* _Consigne 1_
Répondez à ces questions sur l'article consacré au Lyon-Turin :
(a) Combien de collectivités territoriales se sont réunies avec l'État ?
(b) Quelle somme reste-t-il à trouver ?
(c) Avant quelle date le dossier de demande de subvention européenne doit-il être déposé ?
* _Consigne 2_
Restituez mot pour mot le passage de l'article sur le Lyon-Turin qui va de « C'est une course » jusqu'à « de l'Etat. Décryptage. ».

* _Extrait du texte_
Accès français du Lyon-Turin : les autorités se renvoient la balle sur les 40 millions d'euros à trouver

C'est une course contre la montre et les positions ne bougent pas. À nouveau réunis hier, l'Etat et onze collectivités territoriales de la région Auvergne-Rhône-Alpes étaient appelés à clarifier leurs engagements sur le financement des pré-études sur les voies ferroviaires françaises du Lyon-Turin. Mais l'échange n'a pas abouti : il manque encore 40 millions d'euros à trouver avant le 30 janvier, date butoir pour déposer un dossier de demande de subvention européenne importante. Une affaire éminemment politique qui, sans ministre délégué aux Transports depuis le remaniement, pourrait bien être arbitrée au plus haut sommet de l'Etat. Décryptage.

* _Données d'entrée_

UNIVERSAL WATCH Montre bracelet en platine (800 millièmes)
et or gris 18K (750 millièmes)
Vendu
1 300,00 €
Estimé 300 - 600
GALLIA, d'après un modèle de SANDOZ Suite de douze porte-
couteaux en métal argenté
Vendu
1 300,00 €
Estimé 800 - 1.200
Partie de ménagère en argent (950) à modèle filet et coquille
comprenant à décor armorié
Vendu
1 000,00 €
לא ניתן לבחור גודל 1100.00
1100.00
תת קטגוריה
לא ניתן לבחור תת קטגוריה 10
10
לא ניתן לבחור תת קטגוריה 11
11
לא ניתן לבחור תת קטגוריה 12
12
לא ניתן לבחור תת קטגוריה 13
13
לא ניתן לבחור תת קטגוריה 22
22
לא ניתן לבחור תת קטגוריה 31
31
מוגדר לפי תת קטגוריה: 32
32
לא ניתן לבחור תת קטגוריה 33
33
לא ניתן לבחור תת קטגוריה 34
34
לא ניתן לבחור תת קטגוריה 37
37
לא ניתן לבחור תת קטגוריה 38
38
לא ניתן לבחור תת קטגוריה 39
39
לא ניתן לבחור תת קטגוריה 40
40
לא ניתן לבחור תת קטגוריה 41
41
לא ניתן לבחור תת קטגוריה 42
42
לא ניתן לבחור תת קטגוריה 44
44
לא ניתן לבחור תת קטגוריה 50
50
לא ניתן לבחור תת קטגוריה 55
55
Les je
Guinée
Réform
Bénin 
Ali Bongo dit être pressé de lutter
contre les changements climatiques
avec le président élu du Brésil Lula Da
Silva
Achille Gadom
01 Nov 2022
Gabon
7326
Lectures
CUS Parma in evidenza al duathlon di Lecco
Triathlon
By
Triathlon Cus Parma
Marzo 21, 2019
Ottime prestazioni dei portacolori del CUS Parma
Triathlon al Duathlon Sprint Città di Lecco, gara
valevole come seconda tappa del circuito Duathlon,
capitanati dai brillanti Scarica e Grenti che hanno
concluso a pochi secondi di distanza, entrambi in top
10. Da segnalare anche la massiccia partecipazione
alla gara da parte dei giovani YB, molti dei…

* _Réponse finale 1_
(a) Onze.
(b) 40 millions d'euros.
(c) Le 30 janvier.

* _Réponse finale 2_
C'est une course contre la montre et les positions ne bougent pas. À nouveau réunis hier, l'Etat et onze collectivités territoriales de la région Auvergne-Rhône-Alpes étaient appelés à clarifier leurs engagements sur le financement des pré-études sur les voies ferroviaires françaises du Lyon-Turin. Mais l'échange n'a pas abouti : il manque encore 40 millions d'euros à trouver avant le 30 janvier, date butoir pour déposer un dossier de demande de subvention européenne importante. Une affaire éminemment politique qui, sans ministre délégué aux Transports depuis le remaniement, pourrait bien être arbitrée au plus haut sommet de l'Etat. Décryptage.